As he tells it, Lee's story began more than two years ago, when economic crises and a leadership vacuum in North Korea made many people in the South begin seriously to contemplate the possibility of reunification of the peninsula.

A publishing house asked Lee, a law professor at Hankuk University of Foreign Studies and president of the Asian Social Science Research Institute, to edit a three-part book that would include children's essays about unification, Lee's responses to their questions and some factual reference materials about North Korea.

"The basic premise of the book was that unless children objectively and fairly understood about both South and North Korea, Korean unification would be impossible in the future," said Lee, who also served as an adviser to the Red Cross and the South Korean Unification Ministry.

The children, ignorant about the do's and don'ts of political propriety, asked some basic and, in the minds of conservative critics of reunification, provocative questions. They wanted to know whether South Korea's national anthem, flag or capital would change. They wanted to know what would happen to Pyongyang, North Korea's capital, and whether there would still be two presidents.

"The young generation has no contact with North Korea," Lee said. "Young kids think that North Koreans are like monsters. I wanted to help them see North Koreans as humans."

"I hadn't the slightest idea of favoring North Korea in my writing," he added. "In fact, I clearly mentioned in my book that North Korea will gradually and hopefully head for a free democratic and market-oriented economy . . . and that history has already shown the defects of communist systems through their collapse."

That was not good enough for the conservative Chosun Monthly Journal, whose July article prompted an outdoor rally at which calls were made for Lee's detention and trial as a North Korean collaborator.

Then the phone calls started. "I'll kill you," said some callers. Others said, "You are a communist" or asked, "Why do you teach communist ideas to our children?"

Lee responded to the Chosun Monthly with a civil court case demanding space for a rebuttal and for monetary damages if the magazine refused. He marshaled a letter of support from 330 professors. His first rebuttal appears in this month's magazine, and a second is to appear soon.

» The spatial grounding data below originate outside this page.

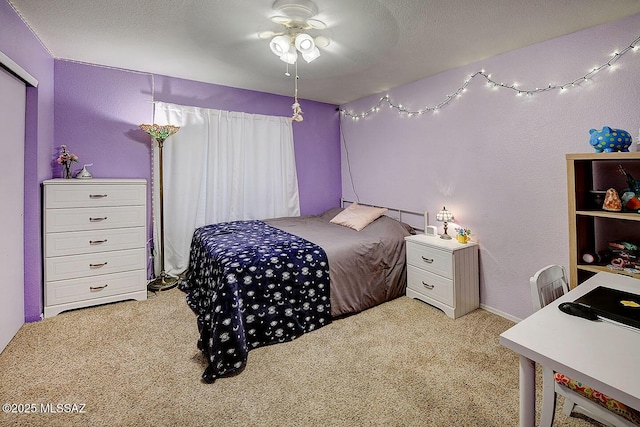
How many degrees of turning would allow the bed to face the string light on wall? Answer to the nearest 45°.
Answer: approximately 135° to its left

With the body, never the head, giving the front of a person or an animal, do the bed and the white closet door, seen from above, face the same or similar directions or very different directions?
very different directions

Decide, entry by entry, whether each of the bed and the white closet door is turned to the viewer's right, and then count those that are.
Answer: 1

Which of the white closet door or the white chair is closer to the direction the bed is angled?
the white closet door

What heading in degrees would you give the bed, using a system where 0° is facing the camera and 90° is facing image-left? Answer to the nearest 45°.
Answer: approximately 45°

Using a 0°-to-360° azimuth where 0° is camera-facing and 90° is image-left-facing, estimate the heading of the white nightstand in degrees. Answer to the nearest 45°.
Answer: approximately 45°

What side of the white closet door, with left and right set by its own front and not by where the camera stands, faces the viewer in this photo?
right

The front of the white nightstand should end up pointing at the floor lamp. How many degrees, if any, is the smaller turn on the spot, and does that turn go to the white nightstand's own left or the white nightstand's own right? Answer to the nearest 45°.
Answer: approximately 45° to the white nightstand's own right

The national security apparatus remains on alert. On Dec. 4, police staked out his house to serve a second summons, although the judge again rejected the case, saying it had no foundation.

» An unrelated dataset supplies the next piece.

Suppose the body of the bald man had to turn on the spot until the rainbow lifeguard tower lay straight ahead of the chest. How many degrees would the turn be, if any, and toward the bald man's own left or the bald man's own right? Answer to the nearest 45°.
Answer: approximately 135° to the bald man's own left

Lee said he is "very discouraged. People are still afraid of this law. It has the power to destroy anyone; you can lose your job, your career, your school." He said he has benefited from the support of the media and influential friends. "An ordinary person would be finished," he said.

And he confessed that even he has become more cautious in print. "When I write articles now, my wife wants to read them; she is my supervisor," he said. "I've been very outspoken before, but now I'm careful."